#### SOURCE DOCUMENT:

<<<<

Trump orders controversial immigration policy
“We should embrace our immigrant roots and recognize that newcomers to our land are not part of the problem, they are part of the solution,” Roger Mahony said.
Donald Trump last week ordered one of the most controversial executive orders that banned the entrance of immigrants from seven majority Muslim countries.
Just last week, President Trump fulfilled a promise he made during his election campaign to ban Muslim immigrants from countries, Sudan, Somalia, Iran, Iraq, Syria, Yemen and Libya. A move said to be in place to ban “terrorists” but instead bans Islam.
It’s extremely embarrassing that a country known for respecting the freedom of religion is attempting to implement a ban on a religion which according to the constitution is illegal.
We’ve been told to give our new President a chance, but if he doesn’t follow the very same doctrine that he swore to uphold, how can the American people sit around and give him a chance?
Nearly 75 years ago, when the Japanese bombed Pearl Harbor, President Roosevelt passed a similar act out of fear, placing Japanese Americans in internment camps for the false and unjust fear of betrayal.
Many of the men, women, and children who are affected by Trump’s order are regular people trying to get out of the very real and prominent danger that is in their counties, and come to the United States, a free and democratic country.

>>>>

#### Stored data entries:
<<<<

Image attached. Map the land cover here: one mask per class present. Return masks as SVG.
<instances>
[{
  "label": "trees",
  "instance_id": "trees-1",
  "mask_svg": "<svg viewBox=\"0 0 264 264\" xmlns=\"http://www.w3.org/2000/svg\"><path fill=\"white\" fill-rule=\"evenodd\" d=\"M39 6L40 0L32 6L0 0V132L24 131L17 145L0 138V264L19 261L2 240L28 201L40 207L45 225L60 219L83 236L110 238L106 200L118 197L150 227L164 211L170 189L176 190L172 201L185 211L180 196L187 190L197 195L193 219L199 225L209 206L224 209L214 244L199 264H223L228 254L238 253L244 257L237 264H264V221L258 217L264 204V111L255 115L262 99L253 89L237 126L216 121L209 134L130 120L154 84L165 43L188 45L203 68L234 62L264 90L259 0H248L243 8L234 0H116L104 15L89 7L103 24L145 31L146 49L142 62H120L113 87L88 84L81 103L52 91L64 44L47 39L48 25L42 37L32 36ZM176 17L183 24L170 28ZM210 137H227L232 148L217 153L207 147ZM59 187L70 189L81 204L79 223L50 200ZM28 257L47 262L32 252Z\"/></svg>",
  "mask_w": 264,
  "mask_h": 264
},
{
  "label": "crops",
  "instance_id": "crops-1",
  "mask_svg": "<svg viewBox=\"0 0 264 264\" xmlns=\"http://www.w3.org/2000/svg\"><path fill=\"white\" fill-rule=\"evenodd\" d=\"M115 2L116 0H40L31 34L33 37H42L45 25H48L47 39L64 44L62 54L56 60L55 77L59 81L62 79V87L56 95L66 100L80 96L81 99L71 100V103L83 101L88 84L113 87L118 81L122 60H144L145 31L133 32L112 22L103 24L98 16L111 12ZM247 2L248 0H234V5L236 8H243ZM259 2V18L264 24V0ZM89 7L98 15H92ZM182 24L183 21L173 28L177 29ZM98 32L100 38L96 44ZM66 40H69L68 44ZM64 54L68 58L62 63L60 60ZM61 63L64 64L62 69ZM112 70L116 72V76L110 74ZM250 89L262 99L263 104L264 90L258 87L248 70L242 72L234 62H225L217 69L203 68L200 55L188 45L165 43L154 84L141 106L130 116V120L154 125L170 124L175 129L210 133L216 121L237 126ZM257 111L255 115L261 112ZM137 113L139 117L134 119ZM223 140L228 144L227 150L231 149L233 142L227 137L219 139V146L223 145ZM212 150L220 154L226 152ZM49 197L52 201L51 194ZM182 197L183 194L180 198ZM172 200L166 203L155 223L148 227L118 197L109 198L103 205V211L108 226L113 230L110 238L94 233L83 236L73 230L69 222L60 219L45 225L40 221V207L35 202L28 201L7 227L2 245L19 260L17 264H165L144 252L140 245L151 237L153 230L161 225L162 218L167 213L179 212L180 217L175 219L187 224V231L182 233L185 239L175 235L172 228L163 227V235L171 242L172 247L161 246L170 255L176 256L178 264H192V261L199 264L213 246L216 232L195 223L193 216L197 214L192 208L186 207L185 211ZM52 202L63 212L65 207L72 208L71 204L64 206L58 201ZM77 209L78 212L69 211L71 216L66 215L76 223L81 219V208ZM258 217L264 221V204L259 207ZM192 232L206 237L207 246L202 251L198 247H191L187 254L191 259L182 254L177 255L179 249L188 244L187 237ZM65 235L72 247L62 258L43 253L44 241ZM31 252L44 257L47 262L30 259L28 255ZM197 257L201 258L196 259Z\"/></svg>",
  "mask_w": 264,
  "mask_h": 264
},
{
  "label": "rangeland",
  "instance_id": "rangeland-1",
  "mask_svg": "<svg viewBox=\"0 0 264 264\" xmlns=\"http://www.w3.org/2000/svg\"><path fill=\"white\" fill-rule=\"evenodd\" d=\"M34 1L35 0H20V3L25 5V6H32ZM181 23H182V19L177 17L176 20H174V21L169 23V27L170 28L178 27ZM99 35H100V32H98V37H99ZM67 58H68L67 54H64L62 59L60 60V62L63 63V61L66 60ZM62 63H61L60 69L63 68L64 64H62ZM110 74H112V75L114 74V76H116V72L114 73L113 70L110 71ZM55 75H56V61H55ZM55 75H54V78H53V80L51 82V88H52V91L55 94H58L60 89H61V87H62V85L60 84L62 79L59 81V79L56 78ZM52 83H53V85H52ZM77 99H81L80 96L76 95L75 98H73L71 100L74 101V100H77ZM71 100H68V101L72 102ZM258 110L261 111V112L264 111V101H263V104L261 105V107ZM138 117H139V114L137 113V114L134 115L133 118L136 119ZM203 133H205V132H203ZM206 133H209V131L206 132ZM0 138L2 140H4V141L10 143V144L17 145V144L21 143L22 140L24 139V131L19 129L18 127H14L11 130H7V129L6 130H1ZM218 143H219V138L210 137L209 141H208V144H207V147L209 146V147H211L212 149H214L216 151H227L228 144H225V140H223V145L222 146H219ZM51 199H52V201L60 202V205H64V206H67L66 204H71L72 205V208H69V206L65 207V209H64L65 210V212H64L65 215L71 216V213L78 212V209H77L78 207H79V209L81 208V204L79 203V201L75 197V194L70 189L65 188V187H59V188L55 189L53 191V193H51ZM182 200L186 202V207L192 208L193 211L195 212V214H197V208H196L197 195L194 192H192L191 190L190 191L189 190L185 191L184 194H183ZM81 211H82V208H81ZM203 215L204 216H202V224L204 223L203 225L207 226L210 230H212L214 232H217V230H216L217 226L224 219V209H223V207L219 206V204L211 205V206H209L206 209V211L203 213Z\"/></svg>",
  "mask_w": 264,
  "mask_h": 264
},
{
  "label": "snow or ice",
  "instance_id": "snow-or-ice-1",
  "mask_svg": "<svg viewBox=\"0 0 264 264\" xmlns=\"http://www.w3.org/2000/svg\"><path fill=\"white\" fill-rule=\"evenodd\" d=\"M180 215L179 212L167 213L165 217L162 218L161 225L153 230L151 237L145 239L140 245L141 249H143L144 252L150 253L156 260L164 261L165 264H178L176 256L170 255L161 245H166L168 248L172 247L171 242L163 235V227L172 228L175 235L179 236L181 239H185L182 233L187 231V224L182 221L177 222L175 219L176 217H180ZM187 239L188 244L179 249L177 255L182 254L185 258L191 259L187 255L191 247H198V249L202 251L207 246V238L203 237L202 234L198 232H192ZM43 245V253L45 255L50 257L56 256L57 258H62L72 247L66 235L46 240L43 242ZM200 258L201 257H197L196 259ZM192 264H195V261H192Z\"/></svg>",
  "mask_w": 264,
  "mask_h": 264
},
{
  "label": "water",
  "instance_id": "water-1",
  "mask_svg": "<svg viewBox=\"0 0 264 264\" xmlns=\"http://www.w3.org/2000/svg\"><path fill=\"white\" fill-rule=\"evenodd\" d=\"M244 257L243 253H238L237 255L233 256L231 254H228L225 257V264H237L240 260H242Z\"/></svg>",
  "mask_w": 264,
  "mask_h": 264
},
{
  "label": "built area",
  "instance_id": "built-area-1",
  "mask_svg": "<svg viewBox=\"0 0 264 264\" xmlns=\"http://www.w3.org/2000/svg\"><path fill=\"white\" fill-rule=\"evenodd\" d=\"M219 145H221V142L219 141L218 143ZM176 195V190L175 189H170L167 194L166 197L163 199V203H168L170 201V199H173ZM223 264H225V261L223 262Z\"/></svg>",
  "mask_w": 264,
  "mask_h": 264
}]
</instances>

>>>>

#### PROBLEM TO SOLVE:
From the immigration-ban article, reproduce everything from "It’s extremely embarrassing" down to "and democratic country." word for word.

#### PROBLEM SOLUTION:
It’s extremely embarrassing that a country known for respecting the freedom of religion is attempting to implement a ban on a religion which according to the constitution is illegal.
We’ve been told to give our new President a chance, but if he doesn’t follow the very same doctrine that he swore to uphold, how can the American people sit around and give him a chance?
Nearly 75 years ago, when the Japanese bombed Pearl Harbor, President Roosevelt passed a similar act out of fear, placing Japanese Americans in internment camps for the false and unjust fear of betrayal.
Many of the men, women, and children who are affected by Trump’s order are regular people trying to get out of the very real and prominent danger that is in their counties, and come to the United States, a free and democratic country.